=== TRECHO DO DOCUMENTO ===
De acordo com Ulisses Gabriel, o fortalecimento estrutural resultou em um crescimento significativo das operações policiais em todo o Estado. Ele destacou que, ao comparar os últimos anos, os números demonstram uma intensificação contínua do combate ao crime. “De 2023 para 2024, aumentamos em mais de 80% as operações policiais em Santa Catarina. De 2024 para 2025, novamente ampliamos o contingente e o número de ações policiais em mais de 80%”, ressaltou.

Esse aumento, conforme explicou, impactou diretamente na redução dos principais crimes. “Isso fez com que nós reduzíssemos os principais índices de criminalidade, especialmente homicídios, além de furtos e roubos, que impactam diretamente a população todos os dias”, disse.
=== DADOS FORNECIDOS ===
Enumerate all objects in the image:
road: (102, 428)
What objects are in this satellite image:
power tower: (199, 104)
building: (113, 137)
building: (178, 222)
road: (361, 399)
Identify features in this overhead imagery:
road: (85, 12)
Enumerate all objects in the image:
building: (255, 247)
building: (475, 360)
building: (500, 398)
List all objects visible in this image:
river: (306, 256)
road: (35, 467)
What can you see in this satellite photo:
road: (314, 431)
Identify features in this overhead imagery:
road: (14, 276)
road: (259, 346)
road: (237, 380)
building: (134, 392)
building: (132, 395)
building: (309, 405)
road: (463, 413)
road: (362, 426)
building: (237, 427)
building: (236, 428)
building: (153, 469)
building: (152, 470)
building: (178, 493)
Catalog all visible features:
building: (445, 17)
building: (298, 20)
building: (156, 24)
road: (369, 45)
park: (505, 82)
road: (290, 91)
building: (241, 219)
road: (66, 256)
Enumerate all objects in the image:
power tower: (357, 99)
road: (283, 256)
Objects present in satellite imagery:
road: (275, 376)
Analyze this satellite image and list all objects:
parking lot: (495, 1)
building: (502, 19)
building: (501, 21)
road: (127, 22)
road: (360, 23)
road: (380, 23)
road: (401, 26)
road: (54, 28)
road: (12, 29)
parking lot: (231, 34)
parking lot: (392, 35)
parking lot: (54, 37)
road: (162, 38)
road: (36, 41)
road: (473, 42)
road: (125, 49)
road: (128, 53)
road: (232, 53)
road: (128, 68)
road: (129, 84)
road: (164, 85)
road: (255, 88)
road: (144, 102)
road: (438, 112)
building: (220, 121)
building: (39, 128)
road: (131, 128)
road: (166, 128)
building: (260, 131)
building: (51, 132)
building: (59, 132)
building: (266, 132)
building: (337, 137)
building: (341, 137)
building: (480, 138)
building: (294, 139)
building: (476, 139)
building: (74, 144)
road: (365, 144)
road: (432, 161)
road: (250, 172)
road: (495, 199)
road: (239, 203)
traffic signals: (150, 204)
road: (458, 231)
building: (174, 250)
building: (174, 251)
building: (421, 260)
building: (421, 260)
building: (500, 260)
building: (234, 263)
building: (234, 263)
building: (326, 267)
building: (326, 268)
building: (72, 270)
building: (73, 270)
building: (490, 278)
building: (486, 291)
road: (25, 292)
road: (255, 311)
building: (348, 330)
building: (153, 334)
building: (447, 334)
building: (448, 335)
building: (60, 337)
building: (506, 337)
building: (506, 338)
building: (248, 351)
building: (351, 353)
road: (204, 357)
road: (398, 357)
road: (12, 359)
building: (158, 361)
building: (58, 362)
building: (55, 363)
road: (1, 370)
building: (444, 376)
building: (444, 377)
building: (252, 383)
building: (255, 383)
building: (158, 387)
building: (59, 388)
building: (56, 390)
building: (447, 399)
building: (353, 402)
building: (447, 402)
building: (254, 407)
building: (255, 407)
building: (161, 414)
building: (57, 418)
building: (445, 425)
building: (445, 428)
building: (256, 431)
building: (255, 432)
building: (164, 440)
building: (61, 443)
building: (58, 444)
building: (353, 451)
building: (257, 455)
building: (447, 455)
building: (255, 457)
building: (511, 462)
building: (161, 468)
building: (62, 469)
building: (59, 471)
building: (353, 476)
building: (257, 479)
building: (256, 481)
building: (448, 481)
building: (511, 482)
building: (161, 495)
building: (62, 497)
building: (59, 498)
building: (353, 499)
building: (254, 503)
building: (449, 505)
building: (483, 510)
===
# DESCRIÇÃO DA TAREFA
Reescreva em forma de lista o parágrafo do trecho do documento que começa com “De acordo com Ulisses Gabriel”, mantendo os fatos principais.

# RESULTADO ABAIXO
- Segundo Ulisses Gabriel, o fortalecimento estrutural fez crescer bastante as operações policiais em todo o Estado.
- Os números dos últimos anos mostram que o combate ao crime se intensificou sem parar.
- De 2023 para 2024, as operações policiais em Santa Catarina aumentaram mais de 80%.
- De 2024 para 2025, o contingente e o número de ações policiais foram ampliados de novo em mais de 80%.